Par rapport au point relatif à la possibilité pour l’Algérie de faire intervenir son armée sur un théâtre d’hostilités à l’étranger, le professeur Laraba a expliqué qu’il s’agit-là de « donner au président de la République la faculté d’envoyer des troupes pour des opérations de maintien de la paix, c’est, ajoute-t-il, uniquement dans ce cadre-là ». « Il faut distinguer entre les opérations de maintien de la paix de ce qui est appelé opérations militaires, le faite que l’Algérie puisse participer à travers l’article 31 à des opérations de maintien de la paix ne signifie pas, absolument pas, qu’elle a rompu avec ses principes fondamentaux basés sur la souveraineté », affirme-t-il.
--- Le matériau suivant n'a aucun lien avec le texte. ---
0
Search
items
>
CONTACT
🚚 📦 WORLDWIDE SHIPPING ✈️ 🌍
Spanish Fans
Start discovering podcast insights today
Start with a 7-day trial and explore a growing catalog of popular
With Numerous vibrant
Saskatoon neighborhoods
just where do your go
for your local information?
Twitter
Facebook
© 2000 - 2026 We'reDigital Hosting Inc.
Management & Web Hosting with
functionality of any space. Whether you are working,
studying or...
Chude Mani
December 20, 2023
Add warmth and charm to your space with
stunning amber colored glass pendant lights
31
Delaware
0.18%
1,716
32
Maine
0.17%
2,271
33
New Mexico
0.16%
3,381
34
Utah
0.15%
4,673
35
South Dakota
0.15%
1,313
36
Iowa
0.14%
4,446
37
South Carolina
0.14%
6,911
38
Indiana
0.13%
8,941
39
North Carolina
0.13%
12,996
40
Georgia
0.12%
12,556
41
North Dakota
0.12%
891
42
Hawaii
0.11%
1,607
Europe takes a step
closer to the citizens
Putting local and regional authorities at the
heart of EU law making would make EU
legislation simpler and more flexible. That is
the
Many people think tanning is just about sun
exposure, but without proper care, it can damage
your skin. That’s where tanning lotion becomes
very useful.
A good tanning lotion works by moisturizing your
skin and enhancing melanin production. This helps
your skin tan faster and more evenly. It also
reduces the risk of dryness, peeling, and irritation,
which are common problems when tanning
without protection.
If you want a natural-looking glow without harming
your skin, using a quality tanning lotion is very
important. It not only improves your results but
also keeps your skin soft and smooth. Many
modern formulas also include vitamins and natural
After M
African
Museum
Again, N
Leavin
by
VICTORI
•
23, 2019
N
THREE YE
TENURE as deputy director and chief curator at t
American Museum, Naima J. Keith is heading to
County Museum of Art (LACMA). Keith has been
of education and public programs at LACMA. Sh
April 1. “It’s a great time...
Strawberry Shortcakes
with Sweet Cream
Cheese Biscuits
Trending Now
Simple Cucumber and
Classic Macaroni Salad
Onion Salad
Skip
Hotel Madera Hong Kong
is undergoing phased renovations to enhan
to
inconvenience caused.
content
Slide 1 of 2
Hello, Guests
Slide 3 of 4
Laraba en veut pour preuve les déclarations récentes du ministère des Affaires étrangères à l’APN, affirmatif comme intraitable notamment sur le respect du « principe de la non-ingérence dans les affaires intérieurs des pays ». Citant l’exemple de la Tunisie et de l’Égypte, Laraba persiste et signe que «  l’article 31 ne remet nullement en cause la doctrine algérienne, c’est des opérations de maintien de la paix avec un type d’armes qui n’est pas offensif, il s’agit de forces d’interposition).

Le poste de Vice-Président « divise » le Comité
Pour la corruption, l’invité de la rédaction a indiqué que le projet de révision de la Constitution consacre trois articles à la lutte contre la corruption, en intégrant des dispositions de la Convention des Nations unies contre ce phénomène, afin de permettre au citoyen d’aller chercher dans les conventions internationales pour essayer de consolider sa position juridique.
Concernant l’indépendance de la Justice, Laraba a affirmé que la justice est un processus continuel. « Les propositions que nous faisons posent des jalons importants supplémentaires par rapport à celles d’avant de 2016 en matière d’indépendance de la justice », affirme-t-il sur cette question qui fait couler beaucoup d’encre.
Enfin, sur un autre article tout aussi polémique qui prévoit la possibilité pour le président de la République de nommer un vice-président, une disposition contenue dans le projet de Constitution, le chef de file des concepteurs du texte considère qu’il s’agit-là d’une question « dont on peut débattre », qui a d’ailleurs « donné lieu à des avis partagés au sein de la commission (Comité d’experts, ndlr)».